Assignment 8: Introspection & Advanced Visualizations

In this final assignment, you should try out some more involved visualization approaches. We are asking you to “go out there” and either implement some method(s) yourself, or try out existing tools. Keep the recent reading list in mind. Below, you will find some proposals. Feel free to do something completely different though if you like! Make sure you share cool/interesting findings before the next session so that we can talk about them.

Note: In what follows, we will sometimes refer to “values of interest” in a network. This could mean any of the following (we are assuming the standard MNIST classification task as a default, but you can use whatever task you like):

Probability for a certain class.
Logits for a certain class (why is this different?).
Activations of specific hidden units in an FC layer.
Sum (or average) of activations in a layer (likely hard to interpret).
Sum (or average) over activations of a convolutional filter (i.e. pick a specific filter and reduce over spatial dimensions). Also interesting: Comparing a filter before and after pooling.
Activation of a convolutional neuron (specific filter and spatial positions) or a subset of neurons.

In general, you should try several of these options to get an idea of what the different network parts are doing.

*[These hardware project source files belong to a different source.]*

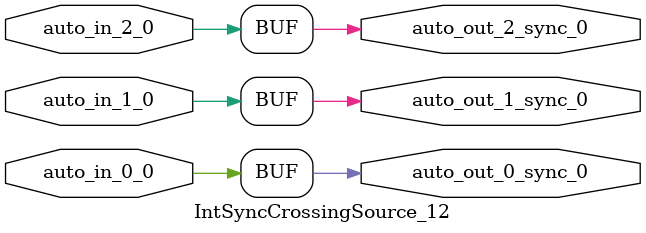
<source format=sv>
`ifndef RANDOMIZE
  `ifdef RANDOMIZE_REG_INIT
    `define RANDOMIZE
  `endif // RANDOMIZE_REG_INIT
`endif // not def RANDOMIZE
`ifndef RANDOMIZE
  `ifdef RANDOMIZE_MEM_INIT
    `define RANDOMIZE
  `endif // RANDOMIZE_MEM_INIT
`endif // not def RANDOMIZE

`ifndef RANDOM
  `define RANDOM $random
`endif // not def RANDOM

// Users can define 'PRINTF_COND' to add an extra gate to prints.
`ifndef PRINTF_COND_
  `ifdef PRINTF_COND
    `define PRINTF_COND_ (`PRINTF_COND)
  `else  // PRINTF_COND
    `define PRINTF_COND_ 1
  `endif // PRINTF_COND
`endif // not def PRINTF_COND_

// Users can define 'ASSERT_VERBOSE_COND' to add an extra gate to assert error printing.
`ifndef ASSERT_VERBOSE_COND_
  `ifdef ASSERT_VERBOSE_COND
    `define ASSERT_VERBOSE_COND_ (`ASSERT_VERBOSE_COND)
  `else  // ASSERT_VERBOSE_COND
    `define ASSERT_VERBOSE_COND_ 1
  `endif // ASSERT_VERBOSE_COND
`endif // not def ASSERT_VERBOSE_COND_

// Users can define 'STOP_COND' to add an extra gate to stop conditions.
`ifndef STOP_COND_
  `ifdef STOP_COND
    `define STOP_COND_ (`STOP_COND)
  `else  // STOP_COND
    `define STOP_COND_ 1
  `endif // STOP_COND
`endif // not def STOP_COND_

// Users can define INIT_RANDOM as general code that gets injected into the
// initializer block for modules with registers.
`ifndef INIT_RANDOM
  `define INIT_RANDOM
`endif // not def INIT_RANDOM

// If using random initialization, you can also define RANDOMIZE_DELAY to
// customize the delay used, otherwise 0.002 is used.
`ifndef RANDOMIZE_DELAY
  `define RANDOMIZE_DELAY 0.002
`endif // not def RANDOMIZE_DELAY

// Define INIT_RANDOM_PROLOG_ for use in our modules below.
`ifndef INIT_RANDOM_PROLOG_
  `ifdef RANDOMIZE
    `ifdef VERILATOR
      `define INIT_RANDOM_PROLOG_ `INIT_RANDOM
    `else  // VERILATOR
      `define INIT_RANDOM_PROLOG_ `INIT_RANDOM #`RANDOMIZE_DELAY begin end
    `endif // VERILATOR
  `else  // RANDOMIZE
    `define INIT_RANDOM_PROLOG_
  `endif // RANDOMIZE
`endif // not def INIT_RANDOM_PROLOG_

module IntSyncCrossingSource_12(
  input  auto_in_2_0,
         auto_in_1_0,
         auto_in_0_0,
  output auto_out_2_sync_0,
         auto_out_1_sync_0,
         auto_out_0_sync_0
);

  assign auto_out_2_sync_0 = auto_in_2_0;
  assign auto_out_1_sync_0 = auto_in_1_0;
  assign auto_out_0_sync_0 = auto_in_0_0;
endmodule


</source>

Maximally Activating Dataset Examples

This is probably the simplest thing you could do that allows some insight into hidden layers: Train a network and then run some examples (e.g. the test dataset) through it, recording the value of interest for each example. Then, look at the examples producing the highest such value (e.g. all above a certain threshold, or the maximum k). Try to find the invariances between these examples to create hypotheses as to what the respective unit/layer/whatever preferrably reacts to.

Finding Maximally Activating Inputs via Gradient Ascent

This is comparable to the “Deepvis” reading. The basic setup is fairly simple to implement in Tensorflow:

Train a network as usual and save the parameters.
Re-create the network, but don’t make it trainable (e.g. the tf.layers functions take a trainable argument). Load the trained parameters.
Instead of the usual inputs, define a (trainable!) variable and use that as the input to the network.
As a cost, define the negative of the value of interest.
Train – by minimizing the negative, we are maximizing the value of interest.

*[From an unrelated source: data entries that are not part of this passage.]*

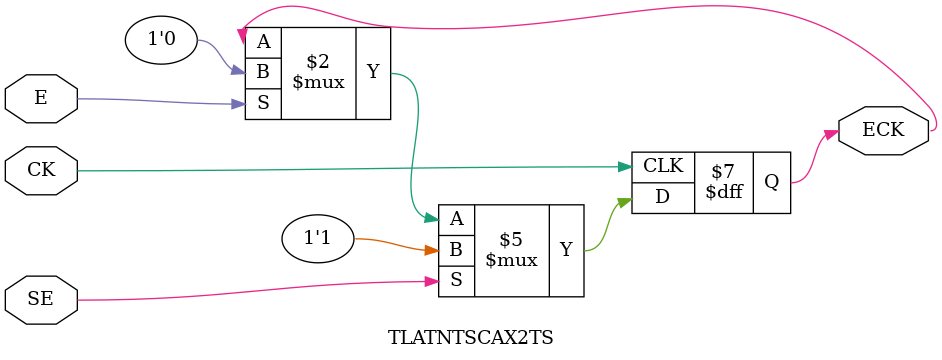
<source format=v>
module TLATNTSCAX2TS ( E, SE, CK, ECK );
  input E, SE, CK;
  output ECK;

  reg ECK;

  always @(posedge CK) begin
    if (SE) begin
      ECK <= 1'b1;
    end else if (E) begin
      ECK <= 1'b0;
    end
  end
endmodule
</source>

Note: When using activations such as tanh, maximization doesn’t necessarily make sense (maximization of the absolute value might be more suitable). However, we are assuming relus as a “default” here.

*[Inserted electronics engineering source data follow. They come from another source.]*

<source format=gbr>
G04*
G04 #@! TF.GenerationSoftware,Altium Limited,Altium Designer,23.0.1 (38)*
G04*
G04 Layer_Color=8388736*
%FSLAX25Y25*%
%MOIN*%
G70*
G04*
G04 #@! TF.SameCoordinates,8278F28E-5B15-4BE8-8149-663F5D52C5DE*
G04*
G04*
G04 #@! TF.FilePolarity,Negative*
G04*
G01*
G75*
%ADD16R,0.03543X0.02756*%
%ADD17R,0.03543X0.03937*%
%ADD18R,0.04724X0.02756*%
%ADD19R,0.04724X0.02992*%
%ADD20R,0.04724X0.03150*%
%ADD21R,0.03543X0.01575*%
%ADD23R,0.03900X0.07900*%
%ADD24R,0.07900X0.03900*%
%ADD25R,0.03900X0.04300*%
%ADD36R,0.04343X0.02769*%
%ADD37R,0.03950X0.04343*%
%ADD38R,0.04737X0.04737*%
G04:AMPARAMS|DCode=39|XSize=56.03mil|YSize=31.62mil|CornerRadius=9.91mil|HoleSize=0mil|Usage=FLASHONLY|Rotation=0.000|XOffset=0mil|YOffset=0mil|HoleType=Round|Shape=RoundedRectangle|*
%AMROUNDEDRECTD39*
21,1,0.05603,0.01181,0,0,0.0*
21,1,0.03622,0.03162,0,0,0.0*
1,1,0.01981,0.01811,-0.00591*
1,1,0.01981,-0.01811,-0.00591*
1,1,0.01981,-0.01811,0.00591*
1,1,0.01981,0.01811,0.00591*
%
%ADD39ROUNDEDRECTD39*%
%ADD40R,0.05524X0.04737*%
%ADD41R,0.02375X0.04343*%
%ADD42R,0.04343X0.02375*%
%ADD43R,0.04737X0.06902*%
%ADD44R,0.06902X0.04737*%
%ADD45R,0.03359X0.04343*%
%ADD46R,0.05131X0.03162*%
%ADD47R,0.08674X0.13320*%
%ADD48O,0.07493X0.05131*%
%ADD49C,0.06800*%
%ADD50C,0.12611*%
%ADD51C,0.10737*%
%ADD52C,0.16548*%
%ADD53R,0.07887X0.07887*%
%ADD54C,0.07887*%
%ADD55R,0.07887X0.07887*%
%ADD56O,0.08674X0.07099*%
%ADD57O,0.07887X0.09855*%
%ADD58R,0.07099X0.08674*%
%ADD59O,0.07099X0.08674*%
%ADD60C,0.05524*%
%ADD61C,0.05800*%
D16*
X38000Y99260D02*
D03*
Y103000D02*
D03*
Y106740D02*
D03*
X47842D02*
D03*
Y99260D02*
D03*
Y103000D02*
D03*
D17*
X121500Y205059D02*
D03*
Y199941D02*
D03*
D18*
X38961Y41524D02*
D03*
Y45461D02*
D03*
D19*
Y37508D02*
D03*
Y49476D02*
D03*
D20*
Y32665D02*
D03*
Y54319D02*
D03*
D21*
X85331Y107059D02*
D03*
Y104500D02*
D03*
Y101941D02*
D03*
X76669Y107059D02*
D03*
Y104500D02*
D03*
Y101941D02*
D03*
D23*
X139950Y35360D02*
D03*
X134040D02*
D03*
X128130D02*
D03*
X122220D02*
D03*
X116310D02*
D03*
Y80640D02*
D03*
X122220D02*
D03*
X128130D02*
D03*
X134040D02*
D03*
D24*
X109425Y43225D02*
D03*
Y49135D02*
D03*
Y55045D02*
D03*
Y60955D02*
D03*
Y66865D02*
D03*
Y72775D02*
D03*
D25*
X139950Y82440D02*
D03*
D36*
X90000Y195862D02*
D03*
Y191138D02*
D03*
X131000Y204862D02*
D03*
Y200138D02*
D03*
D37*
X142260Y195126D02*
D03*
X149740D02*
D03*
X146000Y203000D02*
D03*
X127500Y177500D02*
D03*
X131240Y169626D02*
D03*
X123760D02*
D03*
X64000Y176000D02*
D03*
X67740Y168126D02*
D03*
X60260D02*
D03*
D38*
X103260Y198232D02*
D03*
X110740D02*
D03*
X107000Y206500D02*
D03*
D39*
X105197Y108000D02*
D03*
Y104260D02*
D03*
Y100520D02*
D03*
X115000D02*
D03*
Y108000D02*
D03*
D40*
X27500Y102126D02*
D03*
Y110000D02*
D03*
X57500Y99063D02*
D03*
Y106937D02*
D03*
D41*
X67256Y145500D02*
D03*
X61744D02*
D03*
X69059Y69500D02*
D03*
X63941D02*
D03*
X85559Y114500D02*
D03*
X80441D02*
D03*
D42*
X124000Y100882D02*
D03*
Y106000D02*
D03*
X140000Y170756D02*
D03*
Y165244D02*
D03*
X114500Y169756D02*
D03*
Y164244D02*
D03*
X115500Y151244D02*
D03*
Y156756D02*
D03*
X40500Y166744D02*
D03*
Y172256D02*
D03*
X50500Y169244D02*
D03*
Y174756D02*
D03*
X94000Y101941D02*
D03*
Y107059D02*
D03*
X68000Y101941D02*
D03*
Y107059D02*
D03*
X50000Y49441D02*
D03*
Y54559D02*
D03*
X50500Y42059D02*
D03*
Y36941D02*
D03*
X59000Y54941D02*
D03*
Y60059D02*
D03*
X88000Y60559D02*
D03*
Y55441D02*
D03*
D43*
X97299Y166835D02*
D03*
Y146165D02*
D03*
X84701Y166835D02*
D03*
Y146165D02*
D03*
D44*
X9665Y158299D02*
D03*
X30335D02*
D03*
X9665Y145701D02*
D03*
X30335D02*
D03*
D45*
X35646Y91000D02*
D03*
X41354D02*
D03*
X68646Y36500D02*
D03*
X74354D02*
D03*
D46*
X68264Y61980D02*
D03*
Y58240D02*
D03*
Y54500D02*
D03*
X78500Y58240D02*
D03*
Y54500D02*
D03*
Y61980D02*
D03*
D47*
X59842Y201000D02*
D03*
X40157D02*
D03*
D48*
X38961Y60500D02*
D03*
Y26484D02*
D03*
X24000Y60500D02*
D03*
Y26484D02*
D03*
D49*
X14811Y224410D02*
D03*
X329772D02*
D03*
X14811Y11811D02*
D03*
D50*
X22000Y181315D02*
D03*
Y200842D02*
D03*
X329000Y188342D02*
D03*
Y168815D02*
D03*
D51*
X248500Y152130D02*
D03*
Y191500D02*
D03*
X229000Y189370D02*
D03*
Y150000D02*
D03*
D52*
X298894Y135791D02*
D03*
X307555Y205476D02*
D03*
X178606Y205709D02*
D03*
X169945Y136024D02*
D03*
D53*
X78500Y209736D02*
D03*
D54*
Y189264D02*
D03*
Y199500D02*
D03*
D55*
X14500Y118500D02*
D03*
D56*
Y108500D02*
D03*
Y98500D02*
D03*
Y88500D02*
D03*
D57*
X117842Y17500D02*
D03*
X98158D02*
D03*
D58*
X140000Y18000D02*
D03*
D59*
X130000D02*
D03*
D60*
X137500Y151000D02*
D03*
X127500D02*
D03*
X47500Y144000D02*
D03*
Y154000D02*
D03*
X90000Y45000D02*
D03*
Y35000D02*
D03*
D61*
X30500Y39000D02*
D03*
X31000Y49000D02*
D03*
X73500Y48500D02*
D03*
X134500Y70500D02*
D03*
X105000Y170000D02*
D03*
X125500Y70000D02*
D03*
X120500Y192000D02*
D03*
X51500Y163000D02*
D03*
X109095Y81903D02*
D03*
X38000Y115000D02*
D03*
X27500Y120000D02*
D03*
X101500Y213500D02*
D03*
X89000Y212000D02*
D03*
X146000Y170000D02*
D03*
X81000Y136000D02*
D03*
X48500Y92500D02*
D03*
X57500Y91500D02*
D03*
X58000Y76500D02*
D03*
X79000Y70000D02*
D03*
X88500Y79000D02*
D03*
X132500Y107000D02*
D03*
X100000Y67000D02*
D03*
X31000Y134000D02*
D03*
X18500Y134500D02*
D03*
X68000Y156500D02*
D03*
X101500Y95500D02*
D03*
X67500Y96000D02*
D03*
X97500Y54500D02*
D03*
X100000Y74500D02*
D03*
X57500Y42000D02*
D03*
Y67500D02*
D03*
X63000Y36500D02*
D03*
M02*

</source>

Assuming you correctly defined the network not to be trainable, the only variable the network can change to achieve the optimization is the input. Visualize whatever comes out of the optimization process. Note that this may differ based on random initalization (different local optima). The results might not look as you expected them to. Here are some tips to make them a little nicer:

tf.get_variable (as well as tf.Variable) allows a constraint argument. E.g. for MNIST, you could pass lambda x: tf.clip_by_value(x, 0, 1) to keep pixels between 0 and 1. Observe what happens to your inputs (min/max values) if you don’t do this, in particular when maximizing something such as class logits. Why is this?
The Deepvis guys note that regularization is necessary to prevent “unnatural” patterns the network is highly sensitive to. A simple regularization you could add is via adding the tf.norm of the input to the cost. Try different norms (e.g. L1, L2). Keep in mind that how much you weight this norm compared to the “actual” cost (value of interest) is very important. In particular, L1 regularization can lead to essentially black images if the weight is even slightly too large.

LSTMVis

In case you are sick of MNIST by now, feel free to try LSTMVis, e.g. with your character RNNs. If you decide that you want to do this, you will need to read the docs for yourself (and definitely share your observations!). Note that the installation instructions only mention Python 2.7. The tool is generally framework-agnostic (you need to export your data into .hdf5 files), but there seems to be a state reader thingy for Tensorflow (linked towards the bottom of the github readme).